DATA SUPPLIED>
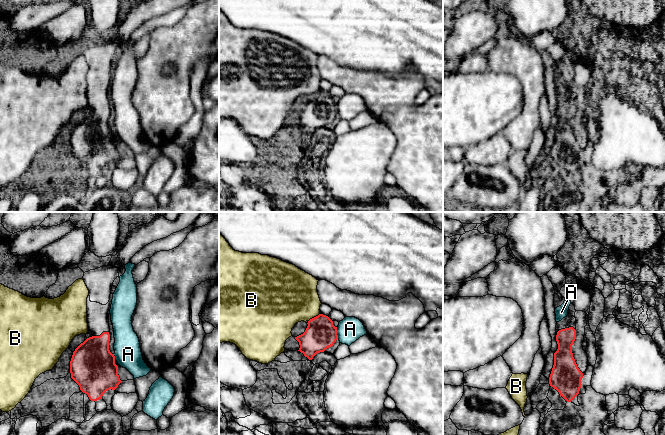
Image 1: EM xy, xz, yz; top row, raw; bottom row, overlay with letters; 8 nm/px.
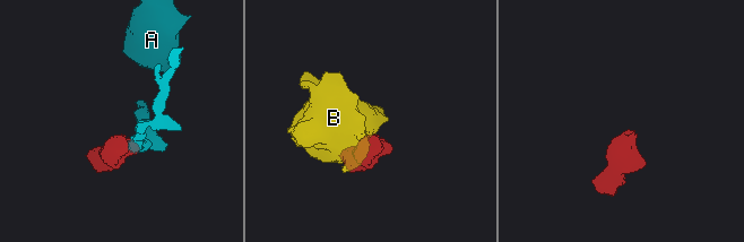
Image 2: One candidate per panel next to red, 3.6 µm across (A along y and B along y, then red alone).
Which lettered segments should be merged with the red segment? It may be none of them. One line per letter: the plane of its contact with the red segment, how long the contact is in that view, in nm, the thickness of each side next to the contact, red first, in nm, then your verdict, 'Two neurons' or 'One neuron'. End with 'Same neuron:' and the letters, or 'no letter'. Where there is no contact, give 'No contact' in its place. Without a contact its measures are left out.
A: Touches red in xz. Shared border 100 nm. Thickness 260 nm (red) against 200 nm. Two neurons
B: Touches red in xz. Shared border 120 nm. Thickness 260 nm (red) against 420 nm. Two neurons
Same neuron: no letter

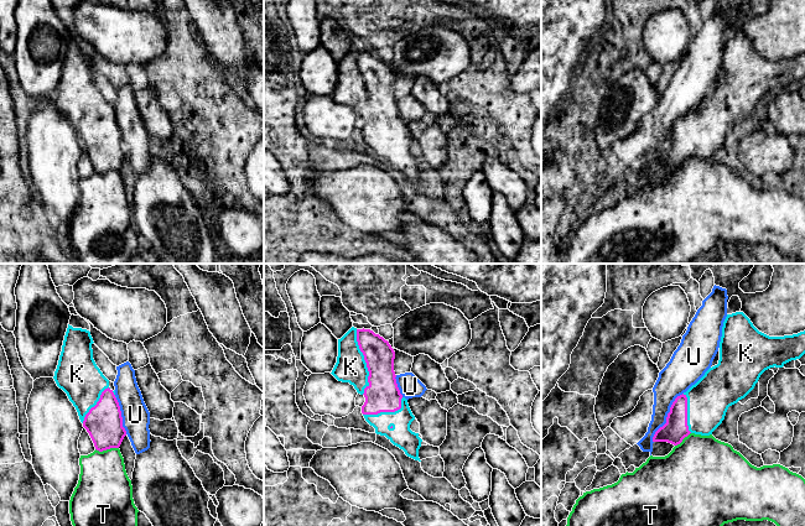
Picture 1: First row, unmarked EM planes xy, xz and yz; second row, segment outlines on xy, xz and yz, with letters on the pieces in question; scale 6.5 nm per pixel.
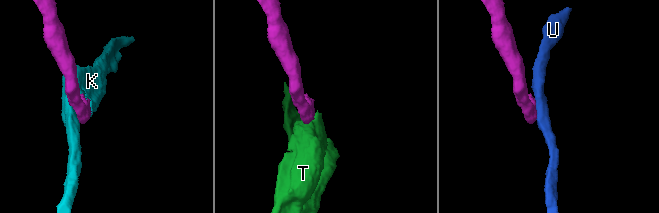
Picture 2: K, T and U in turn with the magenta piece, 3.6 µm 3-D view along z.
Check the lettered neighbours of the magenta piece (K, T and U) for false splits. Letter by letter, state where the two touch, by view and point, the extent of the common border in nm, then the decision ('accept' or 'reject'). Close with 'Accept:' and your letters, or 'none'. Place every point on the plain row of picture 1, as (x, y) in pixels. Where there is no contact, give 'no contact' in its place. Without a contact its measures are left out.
K: contact xz (365, 84); length 420 nm; accept
T: contact xy (107, 171); length 150 nm; reject
U: contact yz (666, 140); length 380 nm; reject
Accept: K

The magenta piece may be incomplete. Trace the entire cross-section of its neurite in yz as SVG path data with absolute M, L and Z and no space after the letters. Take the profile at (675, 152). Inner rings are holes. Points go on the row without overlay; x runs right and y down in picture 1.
M743 35L727 37L718 87L675 121L666 146L655 155L653 165L677 168L690 156L712 157L728 130L744 121L765 93L783 90L804 77L805 53L769 59L759 54Z

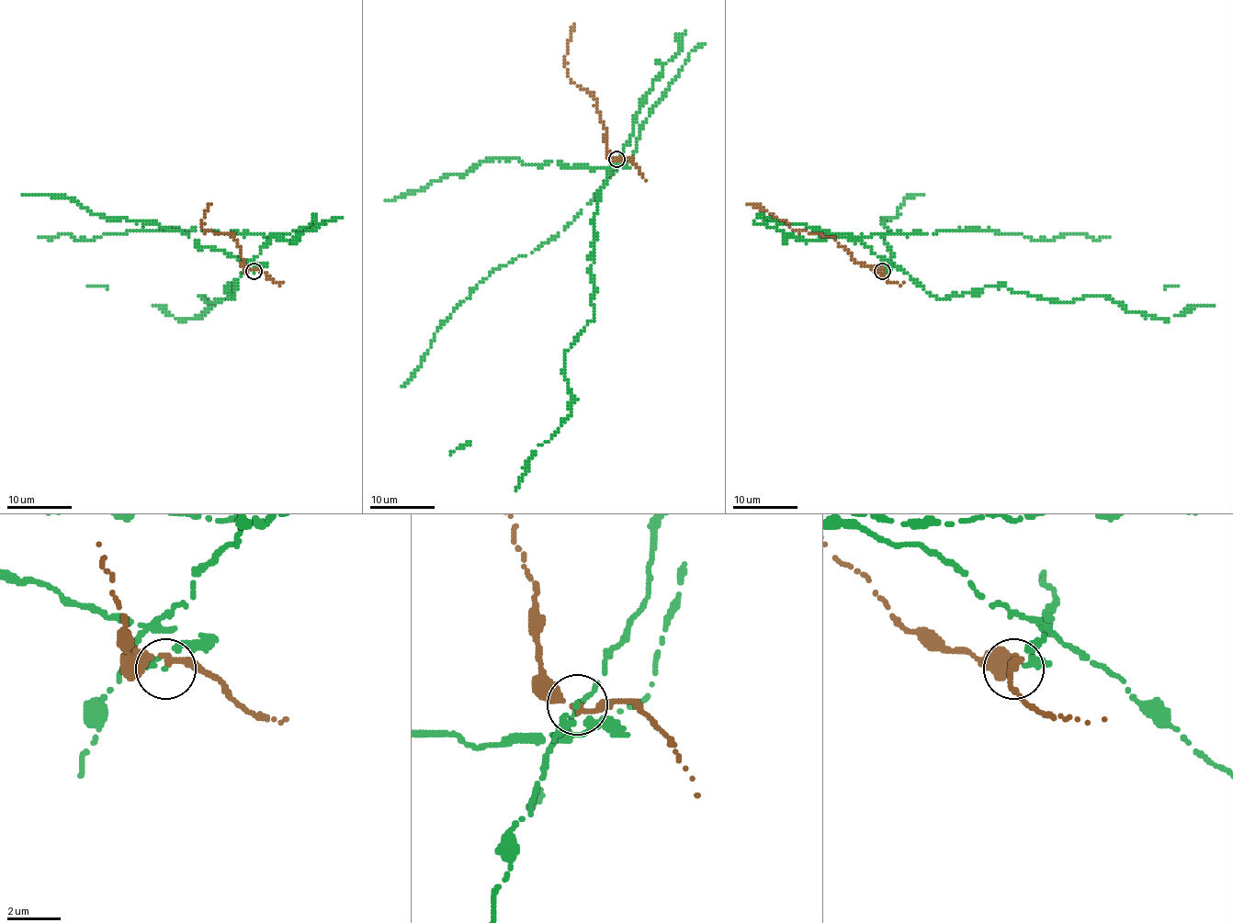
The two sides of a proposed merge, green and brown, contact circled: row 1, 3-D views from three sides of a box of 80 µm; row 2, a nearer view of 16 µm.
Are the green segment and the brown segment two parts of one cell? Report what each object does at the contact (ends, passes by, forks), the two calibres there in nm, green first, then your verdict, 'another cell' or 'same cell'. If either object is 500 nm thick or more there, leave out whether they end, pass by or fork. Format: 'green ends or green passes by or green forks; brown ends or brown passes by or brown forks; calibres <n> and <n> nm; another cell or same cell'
green ends; brown passes by; calibres 130 and 200 nm; another cell

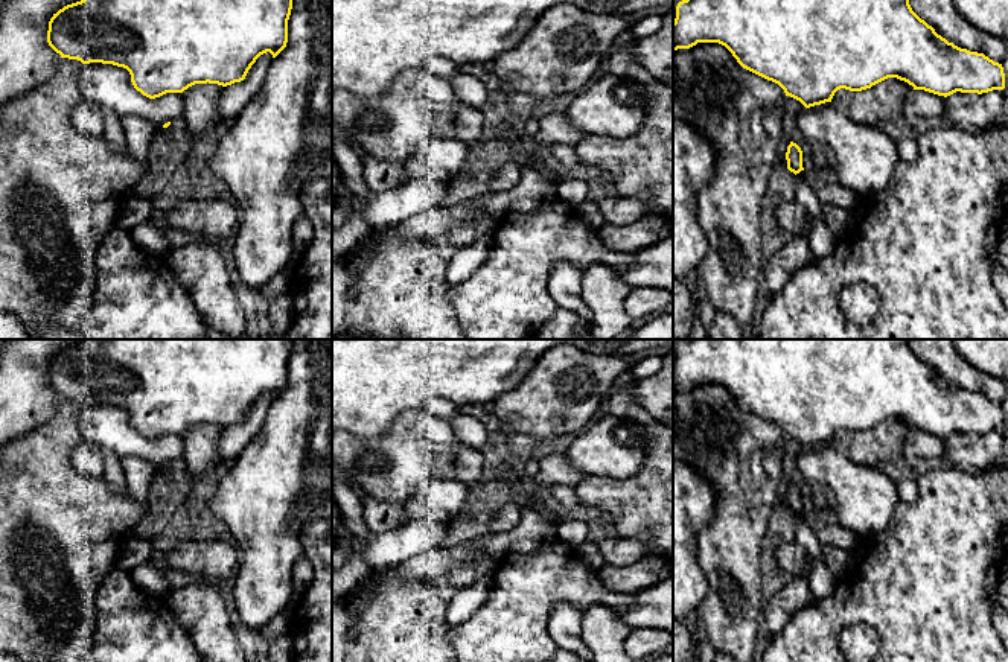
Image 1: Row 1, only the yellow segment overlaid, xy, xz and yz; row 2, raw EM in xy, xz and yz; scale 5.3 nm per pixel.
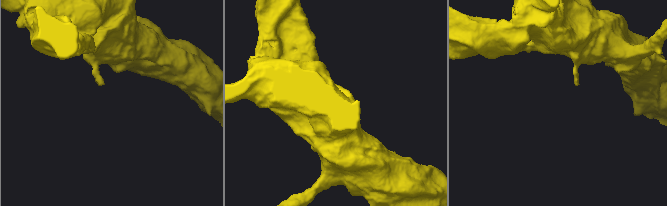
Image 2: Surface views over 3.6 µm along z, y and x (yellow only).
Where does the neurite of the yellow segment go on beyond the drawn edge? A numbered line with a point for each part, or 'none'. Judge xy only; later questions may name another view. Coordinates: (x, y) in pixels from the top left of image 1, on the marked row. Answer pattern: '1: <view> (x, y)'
none

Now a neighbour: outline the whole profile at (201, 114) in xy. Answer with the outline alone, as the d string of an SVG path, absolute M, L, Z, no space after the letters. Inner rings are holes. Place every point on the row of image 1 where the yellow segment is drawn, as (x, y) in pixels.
M207 82L195 84L181 93L184 99L184 131L192 142L204 140L212 132L224 132L228 126L218 111L222 88L222 85Z

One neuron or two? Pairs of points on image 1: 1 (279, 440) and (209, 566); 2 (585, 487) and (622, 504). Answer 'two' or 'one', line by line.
1: two
2: one

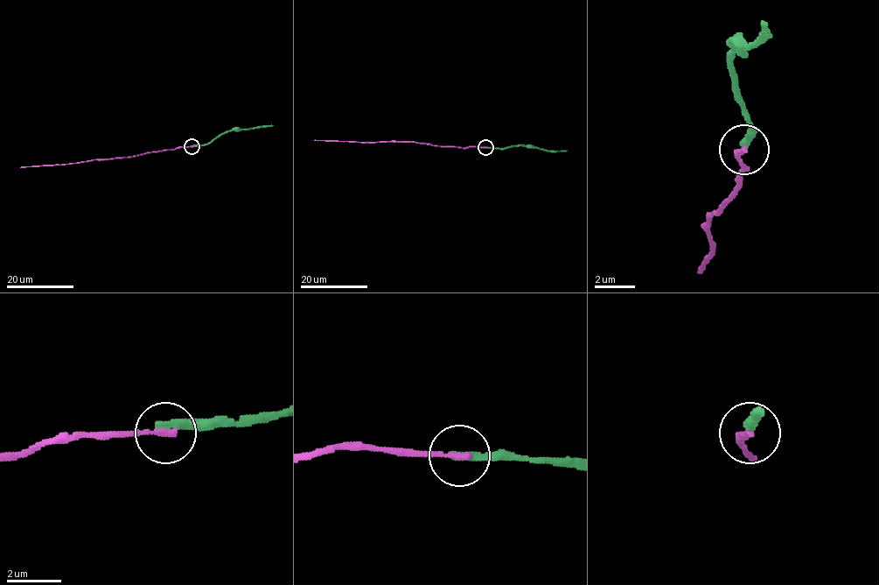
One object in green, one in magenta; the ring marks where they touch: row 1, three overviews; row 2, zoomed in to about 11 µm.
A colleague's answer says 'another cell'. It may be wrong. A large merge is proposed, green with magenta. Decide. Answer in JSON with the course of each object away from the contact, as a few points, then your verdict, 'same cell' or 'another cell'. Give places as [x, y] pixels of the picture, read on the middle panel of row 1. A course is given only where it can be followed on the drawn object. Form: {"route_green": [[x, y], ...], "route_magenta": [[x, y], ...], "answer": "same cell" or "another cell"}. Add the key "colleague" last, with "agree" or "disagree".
{"route_green": [[485, 148], [522, 145], [567, 151]], "route_magenta": [[485, 148], [446, 147], [415, 142], [314, 140]], "answer": "another cell", "colleague": "agree"}

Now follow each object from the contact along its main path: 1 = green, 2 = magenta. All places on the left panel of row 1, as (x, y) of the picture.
1: (191, 146), (210, 144), (228, 131), (273, 125)
2: (191, 146), (122, 158), (20, 167)

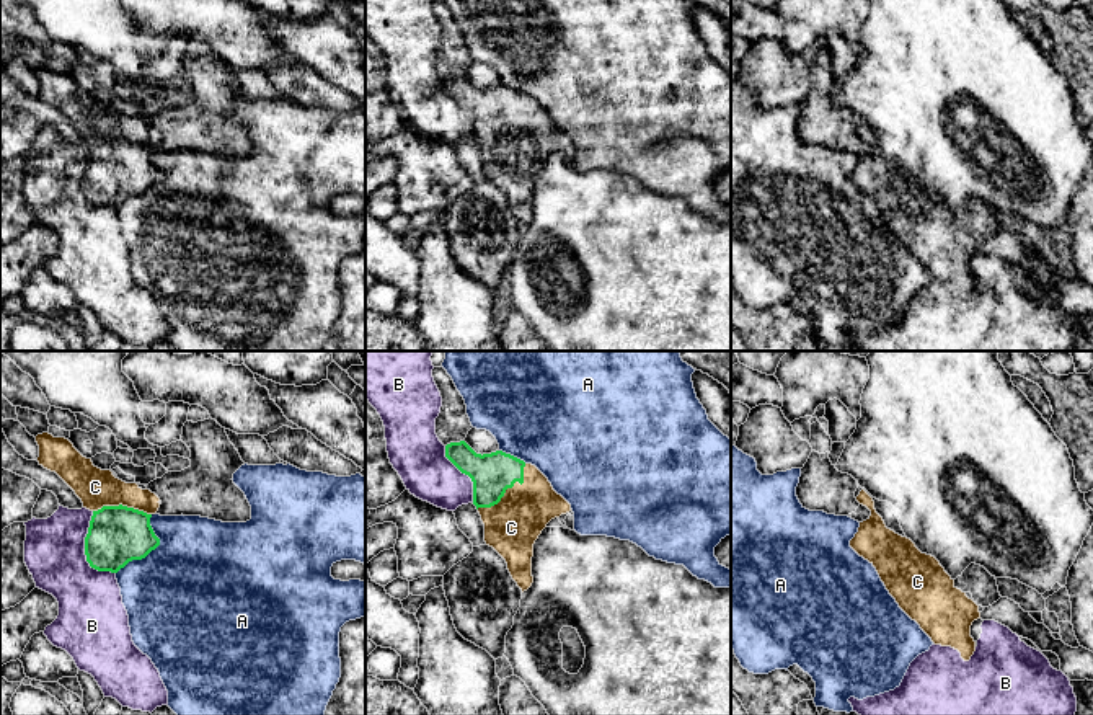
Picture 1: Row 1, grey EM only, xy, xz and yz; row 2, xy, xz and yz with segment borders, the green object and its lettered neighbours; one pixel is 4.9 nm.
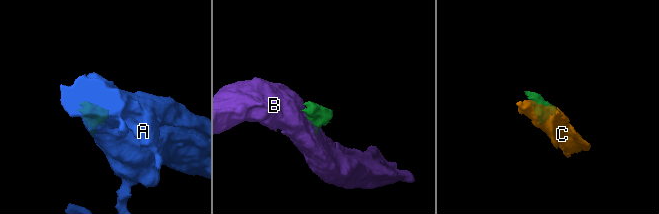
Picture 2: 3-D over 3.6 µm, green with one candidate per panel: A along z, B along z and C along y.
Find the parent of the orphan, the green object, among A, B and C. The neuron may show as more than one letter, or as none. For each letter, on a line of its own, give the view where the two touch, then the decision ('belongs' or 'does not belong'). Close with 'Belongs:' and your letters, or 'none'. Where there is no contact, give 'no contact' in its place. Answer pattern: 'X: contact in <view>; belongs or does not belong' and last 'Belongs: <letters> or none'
A: contact in xy; does not belong
B: contact in xy; does not belong
C: contact in xz; belongs
Belongs: C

EXERCISE AIM> Give every record again word for word, pictures excluded.

WRITTEN SOLUTION>
Image 1: EM xy, xz, yz; top row, raw; bottom row, overlay with letters; 8 nm/px.
Image 2: One candidate per panel next to red, 3.6 µm across (A along y and B along y, then red alone).
Which lettered segments should be merged with the red segment? It may be none of them. One line per letter: the plane of its contact with the red segment, how long the contact is in that view, in nm, the thickness of each side next to the contact, red first, in nm, then your verdict, 'Two neurons' or 'One neuron'. End with 'Same neuron:' and the letters, or 'no letter'. Where there is no contact, give 'No contact' in its place. Without a contact its measures are left out.
A: Touches red in xz. Shared border 100 nm. Thickness 260 nm (red) against 200 nm. Two neurons
B: Touches red in xz. Shared border 120 nm. Thickness 260 nm (red) against 420 nm. Two neurons
Same neuron: no letter

Picture 1: First row, unmarked EM planes xy, xz and yz; second row, segment outlines on xy, xz and yz, with letters on the pieces in question; scale 6.5 nm per pixel.
Picture 2: K, T and U in turn with the magenta piece, 3.6 µm 3-D view along z.
Check the lettered neighbours of the magenta piece (K, T and U) for false splits. Letter by letter, state where the two touch, by view and point, the extent of the common border in nm, then the decision ('accept' or 'reject'). Close with 'Accept:' and your letters, or 'none'. Place every point on the plain row of picture 1, as (x, y) in pixels. Where there is no contact, give 'no contact' in its place. Without a contact its measures are left out.
K: contact xz (365, 84); length 420 nm; accept
T: contact xy (107, 171); length 150 nm; reject
U: contact yz (666, 140); length 380 nm; reject
Accept: K

The magenta piece may be incomplete. Trace the entire cross-section of its neurite in yz as SVG path data with absolute M, L and Z and no space after the letters. Take the profile at (675, 152). Inner rings are holes. Points go on the row without overlay; x runs right and y down in picture 1.
M743 35L727 37L718 87L675 121L666 146L655 155L653 165L677 168L690 156L712 157L728 130L744 121L765 93L783 90L804 77L805 53L769 59L759 54Z

The two sides of a proposed merge, green and brown, contact circled: row 1, 3-D views from three sides of a box of 80 µm; row 2, a nearer view of 16 µm.
Are the green segment and the brown segment two parts of one cell? Report what each object does at the contact (ends, passes by, forks), the two calibres there in nm, green first, then your verdict, 'another cell' or 'same cell'. If either object is 500 nm thick or more there, leave out whether they end, pass by or fork. Format: 'green ends or green passes by or green forks; brown ends or brown passes by or brown forks; calibres <n> and <n> nm; another cell or same cell'
green ends; brown passes by; calibres 130 and 200 nm; another cell

Image 1: Row 1, only the yellow segment overlaid, xy, xz and yz; row 2, raw EM in xy, xz and yz; scale 5.3 nm per pixel.
Image 2: Surface views over 3.6 µm along z, y and x (yellow only).
Where does the neurite of the yellow segment go on beyond the drawn edge? A numbered line with a point for each part, or 'none'. Judge xy only; later questions may name another view. Coordinates: (x, y) in pixels from the top left of image 1, on the marked row. Answer pattern: '1: <view> (x, y)'
none

Now a neighbour: outline the whole profile at (201, 114) in xy. Answer with the outline alone, as the d string of an SVG path, absolute M, L, Z, no space after the letters. Inner rings are holes. Place every point on the row of image 1 where the yellow segment is drawn, as (x, y) in pixels.
M207 82L195 84L181 93L184 99L184 131L192 142L204 140L212 132L224 132L228 126L218 111L222 88L222 85Z

One neuron or two? Pairs of points on image 1: 1 (279, 440) and (209, 566); 2 (585, 487) and (622, 504). Answer 'two' or 'one', line by line.
1: two
2: one

One object in green, one in magenta; the ring marks where they touch: row 1, three overviews; row 2, zoomed in to about 11 µm.
A colleague's answer says 'another cell'. It may be wrong. A large merge is proposed, green with magenta. Decide. Answer in JSON with the course of each object away from the contact, as a few points, then your verdict, 'same cell' or 'another cell'. Give places as [x, y] pixels of the picture, read on the middle panel of row 1. A course is given only where it can be followed on the drawn object. Form: {"route_green": [[x, y], ...], "route_magenta": [[x, y], ...], "answer": "same cell" or "another cell"}. Add the key "colleague" last, with "agree" or "disagree".
{"route_green": [[485, 148], [522, 145], [567, 151]], "route_magenta": [[485, 148], [446, 147], [415, 142], [314, 140]], "answer": "another cell", "colleague": "agree"}

Now follow each object from the contact along its main path: 1 = green, 2 = magenta. All places on the left panel of row 1, as (x, y) of the picture.
1: (191, 146), (210, 144), (228, 131), (273, 125)
2: (191, 146), (122, 158), (20, 167)

Picture 1: Row 1, grey EM only, xy, xz and yz; row 2, xy, xz and yz with segment borders, the green object and its lettered neighbours; one pixel is 4.9 nm.
Picture 2: 3-D over 3.6 µm, green with one candidate per panel: A along z, B along z and C along y.
Find the parent of the orphan, the green object, among A, B and C. The neuron may show as more than one letter, or as none. For each letter, on a line of its own, give the view where the two touch, then the decision ('belongs' or 'does not belong'). Close with 'Belongs:' and your letters, or 'none'. Where there is no contact, give 'no contact' in its place. Answer pattern: 'X: contact in <view>; belongs or does not belong' and last 'Belongs: <letters> or none'
A: contact in xy; does not belong
B: contact in xy; does not belong
C: contact in xz; belongs
Belongs: C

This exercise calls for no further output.